徹子「あのヘビ、干したヘビじゃないの? ずいぶんカラカラしてるんじゃない?」
渡瀬「そんなことありませんよ(笑)」
徹子「ちゃんとしてます?」
渡瀬「ちゃんとしてますよ(笑)」
徹子「ちゃんとしてます?」

 なぜか川辺にいるアオダイショウを「干したヘビ」と思い込み、渡瀬が否定しても、なかなか受け入れない徹子。そもそも徹子の言うところの「干したヘビ」というのが何なのか分からないが、どうしてもカタチが気になって仕方ないようで、続くコメントはコレ。

徹子「でも、相当長いでしょうねぇ、ほどいたら」
渡瀬「ほどいたらって......(笑)」

 とうとう窒息しそうなほど顔を真っ赤にして悶絶してしまった渡瀬に、徹子は追い討ちをかける。

「だってヘビってもっとお供え餅みたいにグルグルでしょ?」「変な形ですねえ〜、なんか締まりがないっていうか。なんかグチャグチャと」

 なぜかヘビのカタチについてのクレームが続き、徹子が何か言うたび、笑い転げる渡瀬......。それを見るうち、思い出されたのが、2007年のNHK朝ドラ『ちりとてちん』で渡瀬が演じた「草若師匠」であった。
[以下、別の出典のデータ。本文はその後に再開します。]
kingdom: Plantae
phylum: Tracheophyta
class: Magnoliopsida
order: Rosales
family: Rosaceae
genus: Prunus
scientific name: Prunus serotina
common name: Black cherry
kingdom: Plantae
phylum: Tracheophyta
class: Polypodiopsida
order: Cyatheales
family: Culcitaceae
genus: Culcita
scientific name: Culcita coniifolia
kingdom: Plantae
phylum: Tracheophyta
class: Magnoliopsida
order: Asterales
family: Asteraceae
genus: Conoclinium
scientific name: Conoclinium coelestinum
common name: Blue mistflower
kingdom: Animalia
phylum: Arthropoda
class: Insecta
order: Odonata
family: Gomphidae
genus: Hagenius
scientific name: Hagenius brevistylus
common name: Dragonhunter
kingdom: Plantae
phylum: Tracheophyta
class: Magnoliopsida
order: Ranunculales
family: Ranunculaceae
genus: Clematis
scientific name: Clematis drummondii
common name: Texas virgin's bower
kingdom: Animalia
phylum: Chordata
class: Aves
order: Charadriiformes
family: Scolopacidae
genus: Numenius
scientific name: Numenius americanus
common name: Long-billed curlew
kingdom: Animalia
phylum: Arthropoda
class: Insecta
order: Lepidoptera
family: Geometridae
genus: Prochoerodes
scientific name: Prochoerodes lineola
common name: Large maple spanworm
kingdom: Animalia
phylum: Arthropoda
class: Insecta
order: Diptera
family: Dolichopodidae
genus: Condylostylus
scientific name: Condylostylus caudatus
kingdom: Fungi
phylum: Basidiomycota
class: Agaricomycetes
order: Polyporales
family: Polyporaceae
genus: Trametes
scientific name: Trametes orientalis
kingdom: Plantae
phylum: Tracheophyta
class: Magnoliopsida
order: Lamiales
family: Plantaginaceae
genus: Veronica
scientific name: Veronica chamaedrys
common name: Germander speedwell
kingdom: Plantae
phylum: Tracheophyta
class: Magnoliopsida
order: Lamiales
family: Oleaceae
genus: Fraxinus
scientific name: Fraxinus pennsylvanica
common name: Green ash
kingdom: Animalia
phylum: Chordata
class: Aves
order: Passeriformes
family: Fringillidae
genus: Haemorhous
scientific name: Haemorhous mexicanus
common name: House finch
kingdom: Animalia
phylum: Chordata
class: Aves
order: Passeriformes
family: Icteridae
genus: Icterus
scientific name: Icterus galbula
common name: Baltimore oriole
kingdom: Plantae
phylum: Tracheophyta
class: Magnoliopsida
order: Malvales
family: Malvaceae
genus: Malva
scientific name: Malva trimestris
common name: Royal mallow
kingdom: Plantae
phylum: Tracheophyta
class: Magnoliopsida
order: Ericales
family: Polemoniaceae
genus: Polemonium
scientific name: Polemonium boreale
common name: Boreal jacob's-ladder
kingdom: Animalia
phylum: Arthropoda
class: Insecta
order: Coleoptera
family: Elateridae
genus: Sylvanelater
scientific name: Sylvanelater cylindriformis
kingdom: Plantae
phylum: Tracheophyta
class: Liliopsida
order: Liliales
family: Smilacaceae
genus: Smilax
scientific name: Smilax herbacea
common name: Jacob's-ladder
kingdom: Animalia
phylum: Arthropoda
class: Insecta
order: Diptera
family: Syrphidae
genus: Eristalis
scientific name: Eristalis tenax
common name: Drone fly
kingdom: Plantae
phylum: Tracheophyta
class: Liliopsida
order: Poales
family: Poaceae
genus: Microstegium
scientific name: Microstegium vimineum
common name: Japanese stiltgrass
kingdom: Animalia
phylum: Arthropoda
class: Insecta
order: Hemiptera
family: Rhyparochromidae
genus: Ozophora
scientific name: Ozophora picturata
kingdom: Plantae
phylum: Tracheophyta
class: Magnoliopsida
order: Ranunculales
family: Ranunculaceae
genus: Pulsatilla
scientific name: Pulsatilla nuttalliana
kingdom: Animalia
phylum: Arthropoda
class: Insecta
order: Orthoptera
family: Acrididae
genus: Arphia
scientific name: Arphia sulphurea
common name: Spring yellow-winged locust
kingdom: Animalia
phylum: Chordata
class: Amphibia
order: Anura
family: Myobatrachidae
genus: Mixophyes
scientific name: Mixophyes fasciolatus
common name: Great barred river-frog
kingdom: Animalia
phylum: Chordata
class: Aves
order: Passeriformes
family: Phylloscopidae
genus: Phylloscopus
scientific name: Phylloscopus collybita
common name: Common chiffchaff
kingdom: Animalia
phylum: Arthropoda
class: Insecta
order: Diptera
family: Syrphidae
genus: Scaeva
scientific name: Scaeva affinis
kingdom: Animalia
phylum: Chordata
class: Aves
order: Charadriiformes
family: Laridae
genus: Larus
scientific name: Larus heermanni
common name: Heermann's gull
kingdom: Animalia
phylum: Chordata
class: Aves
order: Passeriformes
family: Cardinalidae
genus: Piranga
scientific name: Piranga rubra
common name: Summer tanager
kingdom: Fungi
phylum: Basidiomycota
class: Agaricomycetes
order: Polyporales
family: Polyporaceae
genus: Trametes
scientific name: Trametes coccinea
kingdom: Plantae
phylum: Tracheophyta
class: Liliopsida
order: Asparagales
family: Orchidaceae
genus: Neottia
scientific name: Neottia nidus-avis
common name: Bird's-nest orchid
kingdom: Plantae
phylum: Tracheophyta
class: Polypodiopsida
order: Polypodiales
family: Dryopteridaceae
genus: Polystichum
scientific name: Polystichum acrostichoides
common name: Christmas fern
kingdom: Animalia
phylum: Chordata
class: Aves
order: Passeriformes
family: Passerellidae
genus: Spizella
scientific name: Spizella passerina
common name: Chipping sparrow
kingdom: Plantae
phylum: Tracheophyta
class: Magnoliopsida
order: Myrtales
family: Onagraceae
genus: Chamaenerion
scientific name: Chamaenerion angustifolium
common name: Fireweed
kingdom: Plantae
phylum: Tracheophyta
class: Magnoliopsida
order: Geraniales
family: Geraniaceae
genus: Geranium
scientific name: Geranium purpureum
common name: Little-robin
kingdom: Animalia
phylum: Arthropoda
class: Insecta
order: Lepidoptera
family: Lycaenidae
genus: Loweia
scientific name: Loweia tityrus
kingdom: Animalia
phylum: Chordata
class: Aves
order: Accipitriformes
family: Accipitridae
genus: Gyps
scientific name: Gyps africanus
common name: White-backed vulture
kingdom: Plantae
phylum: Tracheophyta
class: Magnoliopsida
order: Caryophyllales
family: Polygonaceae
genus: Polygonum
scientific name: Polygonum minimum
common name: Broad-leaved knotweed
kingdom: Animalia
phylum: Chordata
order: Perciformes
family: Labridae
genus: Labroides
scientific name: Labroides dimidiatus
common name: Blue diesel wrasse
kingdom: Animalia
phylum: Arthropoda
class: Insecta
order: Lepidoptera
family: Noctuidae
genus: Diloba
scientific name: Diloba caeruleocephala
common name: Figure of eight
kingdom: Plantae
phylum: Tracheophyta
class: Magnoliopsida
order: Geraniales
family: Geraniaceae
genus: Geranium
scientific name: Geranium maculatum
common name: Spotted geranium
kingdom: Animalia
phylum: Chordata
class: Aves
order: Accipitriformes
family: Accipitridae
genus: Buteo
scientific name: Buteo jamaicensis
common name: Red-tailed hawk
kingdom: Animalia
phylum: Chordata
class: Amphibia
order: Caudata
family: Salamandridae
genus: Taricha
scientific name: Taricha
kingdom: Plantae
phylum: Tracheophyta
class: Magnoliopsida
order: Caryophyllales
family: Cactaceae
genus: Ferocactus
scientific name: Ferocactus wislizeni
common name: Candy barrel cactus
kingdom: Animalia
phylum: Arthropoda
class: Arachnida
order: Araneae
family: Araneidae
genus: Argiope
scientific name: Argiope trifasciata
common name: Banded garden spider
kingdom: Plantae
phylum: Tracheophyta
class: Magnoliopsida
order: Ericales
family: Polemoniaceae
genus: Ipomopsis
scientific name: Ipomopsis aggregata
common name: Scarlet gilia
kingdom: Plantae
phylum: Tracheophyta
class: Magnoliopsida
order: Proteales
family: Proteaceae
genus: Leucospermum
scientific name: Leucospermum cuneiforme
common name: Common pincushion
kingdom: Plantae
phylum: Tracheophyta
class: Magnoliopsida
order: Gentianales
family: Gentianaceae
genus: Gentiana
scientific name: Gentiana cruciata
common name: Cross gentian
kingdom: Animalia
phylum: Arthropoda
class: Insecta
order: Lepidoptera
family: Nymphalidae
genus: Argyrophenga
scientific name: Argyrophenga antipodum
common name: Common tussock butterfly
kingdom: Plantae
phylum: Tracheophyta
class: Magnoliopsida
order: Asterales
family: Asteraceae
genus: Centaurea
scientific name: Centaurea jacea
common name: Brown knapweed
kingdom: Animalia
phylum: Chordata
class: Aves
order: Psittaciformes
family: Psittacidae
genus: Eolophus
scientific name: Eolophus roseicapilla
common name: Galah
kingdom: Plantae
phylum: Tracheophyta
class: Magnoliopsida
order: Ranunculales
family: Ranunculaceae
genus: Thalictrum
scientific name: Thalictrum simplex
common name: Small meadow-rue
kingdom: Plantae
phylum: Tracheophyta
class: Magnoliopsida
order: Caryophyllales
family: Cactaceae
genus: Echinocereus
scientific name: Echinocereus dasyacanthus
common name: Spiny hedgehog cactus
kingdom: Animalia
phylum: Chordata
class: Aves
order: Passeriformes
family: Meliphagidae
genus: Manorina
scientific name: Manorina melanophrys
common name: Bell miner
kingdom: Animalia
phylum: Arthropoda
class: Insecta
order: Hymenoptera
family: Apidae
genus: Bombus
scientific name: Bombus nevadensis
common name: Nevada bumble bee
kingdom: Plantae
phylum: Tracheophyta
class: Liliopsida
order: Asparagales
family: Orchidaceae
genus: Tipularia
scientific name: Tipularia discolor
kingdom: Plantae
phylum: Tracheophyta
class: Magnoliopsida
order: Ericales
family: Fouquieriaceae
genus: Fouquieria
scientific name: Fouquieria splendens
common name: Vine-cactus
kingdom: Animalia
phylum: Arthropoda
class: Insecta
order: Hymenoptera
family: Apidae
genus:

 主人公が何かドジをするたび、「あんた、おもろいなぁ〜」と微笑む師匠は、ひとクセあるダメな弟子たちを愛する、人間味溢れる人だったけど......。

 今さらだけど、あの役は、かなりご本人に近かったのではないか。そして、普段、トーク番組にほとんど出ない彼が、あえてこの番組にばかり出るのは、やっぱり、この一言に尽きるのか?

「あんた、おもろいなぁ〜」

 最初は被害者に見えた渡瀬恒彦。でも、自ら好んで徹子の危険な部屋に通っているのかもしれない。




徹子の部屋」ではヘタをしたら徹子さんがゲストになっちゃうくらいにその存在が大きい。つまり主客の逆転現象が起きてしまうのだ!

「干したヘビ」発言は徹子さん独自のもの。永遠の窓際のトットちゃんなのである。だから独身なのかなあと思ったりする。

彼女は名うての鼻促音の使い手で、発音がきれいだ。聞き手を癒すような司会者とも言えようか。この仕事で菊池寛賞も受賞している。